Fingal’s Cave is a sea cave on the island of Staffa, in the inner Hebrides of Scotland (near Mull and Iona). The cave stretches 250 feet into the rock and its roof is 70 feet above the sea. It has a large arched entrance and is filled by the sea; however, boats cannot normally enter unless the water is very calm.
It was formed by tertiary basalt lava flows which cooled to form the hexagonal columns that make up its interior walls.
It became known as Fingal’s Cave after the eponymous hero of an epic poem by 18th-century Scots poet and historian James Macpherson.
The book was an influence on Goethe, Napoleon, and Sir Banks, who promptly named the Scottish cave, which already had the name Uamh-Binn, after the Irish legend.

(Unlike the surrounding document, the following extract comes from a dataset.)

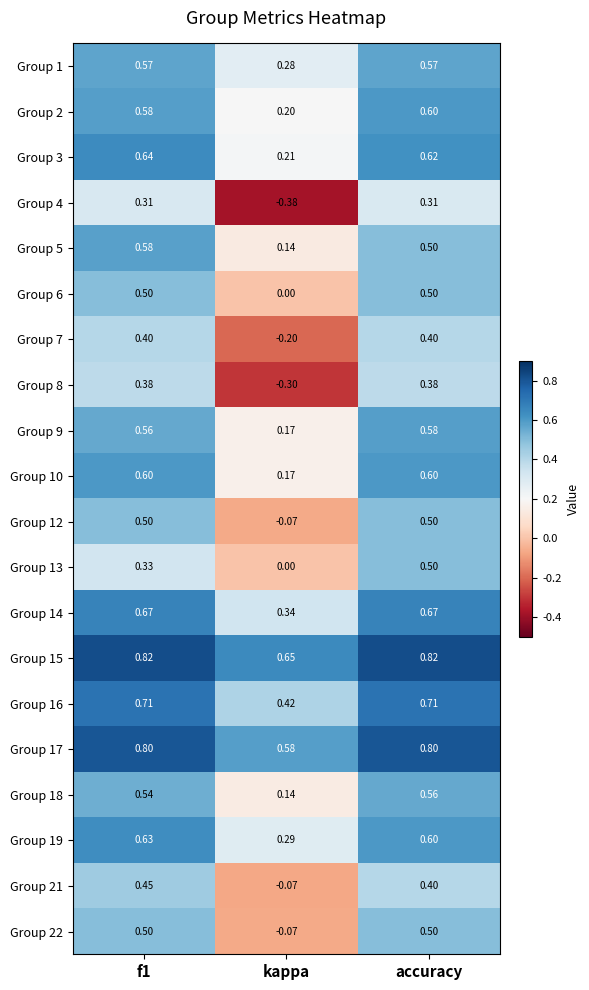

Where is Group 5 nearest to the value 0?

kappa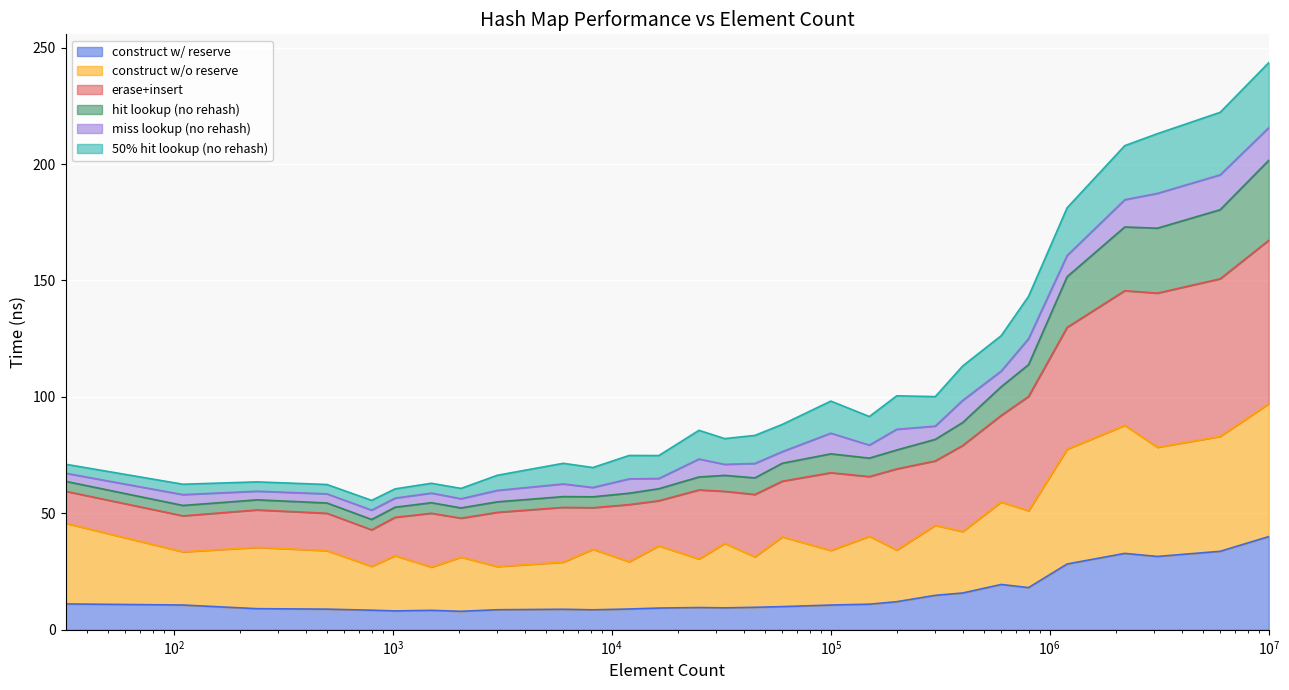

What is the maximum value for construct w/ reserve?

40.0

Felix Mendelssohn visited the cave in 1829, but he hardly enjoyed seeing it since he was so seasick. However, the visit to Staffa, and the sight and sound of the Atlantic swell tumbling into the Cave made a profound impression on him. That’s how “Hebrides Overture (Fingal’s Cave)” was born. The evergreen popularity of the Overture provides a continuous string reminder of this wonder of the world.
The unearthly sounds that fill the rear of the cave create a fascinating and beautiful soundtrack. People sometimes say that it is Fingal of the legends speaking through the sounds. Indeed, anything seems possible in such an otherworldly place.
The cave became the Romantic-Victorian tourist site, after J. M. V. Turner painted “Staffa, Fingal’s Cave”. A lot of poets and artist wanted to see this unique cave, like Lord Tennyson, William Wordsworth, and John Keats. They all visited the cave, as well as Queen Victoria and Jules Verne.
Later, Pink Floyd named one of their unreleased songs after the cave, and Matthew Barney used the cave in his Cremaster cycle. After this, the cave never left the public imagination.
It is a really unique structure formed completely in hexagonally jointed basalt. It size, sounds, and colors are remarkable and there are a lot of visitors who go inside to enjoy the cave’s beauty.